--- START ---
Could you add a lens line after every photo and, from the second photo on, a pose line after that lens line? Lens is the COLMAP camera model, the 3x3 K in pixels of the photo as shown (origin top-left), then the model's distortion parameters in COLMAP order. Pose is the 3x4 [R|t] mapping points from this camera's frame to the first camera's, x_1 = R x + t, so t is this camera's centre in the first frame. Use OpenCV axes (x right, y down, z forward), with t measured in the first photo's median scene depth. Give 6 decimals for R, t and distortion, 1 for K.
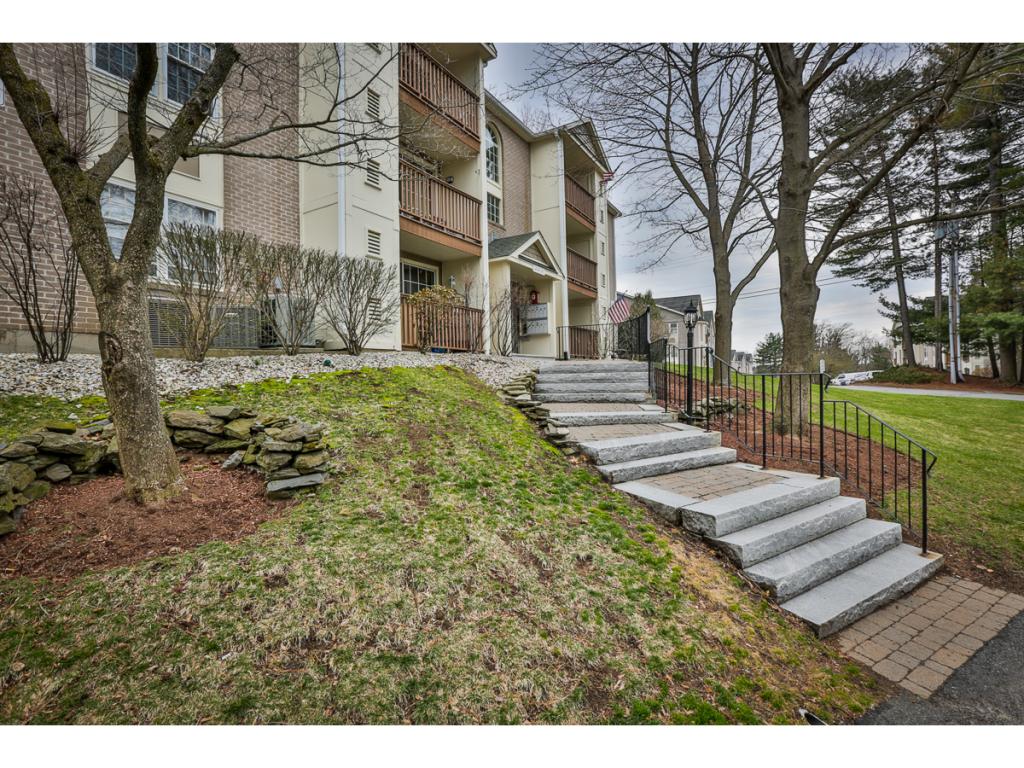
lens RADIAL K [[501.5, 0, 521.2], [0, 501.5, 366.1], [0, 0, 1]] dist [-0.048842, 0.016711]
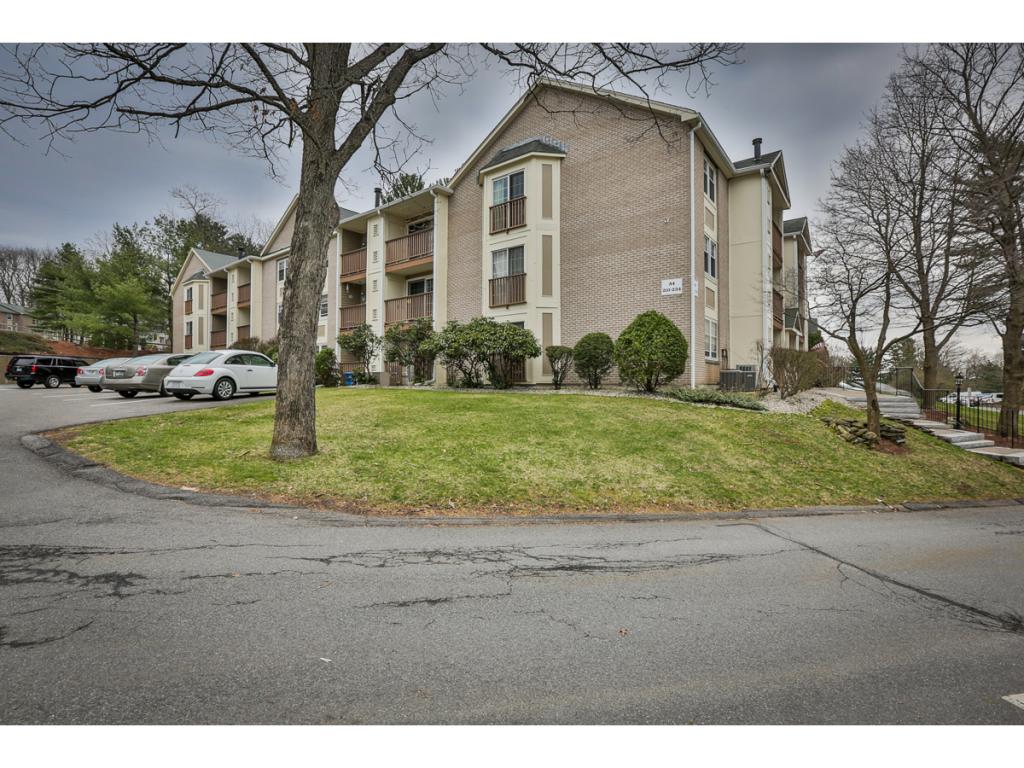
lens RADIAL K [[501.5, 0, 521.2], [0, 501.5, 366.1], [0, 0, 1]] dist [-0.048842, 0.016711]
pose [[0.991872, 0.019855, -0.125683, -1.029719], [-0.021447, 0.999706, -0.011324, -0.076333], [0.125421, 0.013928, 0.992006, -1.071449]]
--- END ---
## BRIEF
When you write out the material, keep every line exact and leave out each picture.

## ANSWER FOR THE TASK
Could you add a lens line after every photo and, from the second photo on, a pose line after that lens line? Lens is the COLMAP camera model, the 3x3 K in pixels of the photo as shown (origin top-left), then the model's distortion parameters in COLMAP order. Pose is the 3x4 [R|t] mapping points from this camera's frame to the first camera's, x_1 = R x + t, so t is this camera's centre in the first frame. Use OpenCV axes (x right, y down, z forward), with t measured in the first photo's median scene depth. Give 6 decimals for R, t and distortion, 1 for K.
lens RADIAL K [[501.5, 0, 521.2], [0, 501.5, 366.1], [0, 0, 1]] dist [-0.048842, 0.016711]
lens RADIAL K [[501.5, 0, 521.2], [0, 501.5, 366.1], [0, 0, 1]] dist [-0.048842, 0.016711]
pose [[0.991872, 0.019855, -0.125683, -1.029719], [-0.021447, 0.999706, -0.011324, -0.076333], [0.125421, 0.013928, 0.992006, -1.071449]]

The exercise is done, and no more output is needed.